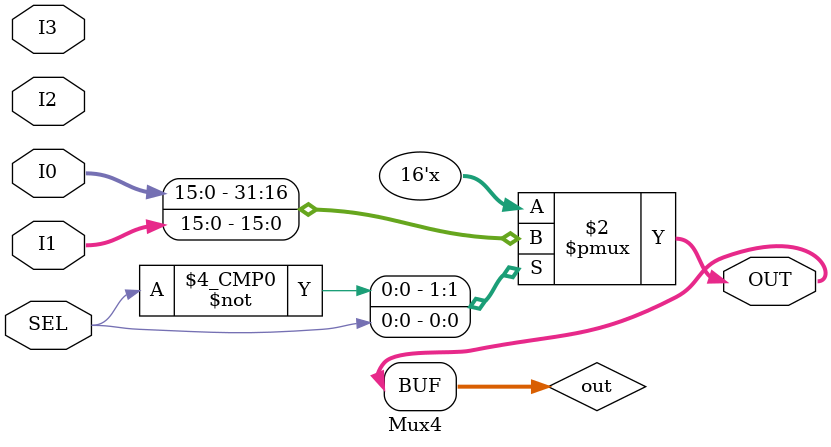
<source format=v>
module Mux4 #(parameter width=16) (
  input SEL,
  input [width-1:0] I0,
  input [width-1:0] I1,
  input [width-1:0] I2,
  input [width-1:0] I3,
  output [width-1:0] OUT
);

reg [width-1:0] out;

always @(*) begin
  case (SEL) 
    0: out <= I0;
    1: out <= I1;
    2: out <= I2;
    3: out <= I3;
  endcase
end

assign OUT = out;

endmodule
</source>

────────────────────────────────────────

Problem statement. Once the pictures are set aside, repeat each entry exactly as it stands.

Completed exercise.
<source format=v>
module Mux4 #(parameter width=16) (
  input SEL,
  input [width-1:0] I0,
  input [width-1:0] I1,
  input [width-1:0] I2,
  input [width-1:0] I3,
  output [width-1:0] OUT
);

reg [width-1:0] out;

always @(*) begin
  case (SEL) 
    0: out <= I0;
    1: out <= I1;
    2: out <= I2;
    3: out <= I3;
  endcase
end

assign OUT = out;

endmodule
</source>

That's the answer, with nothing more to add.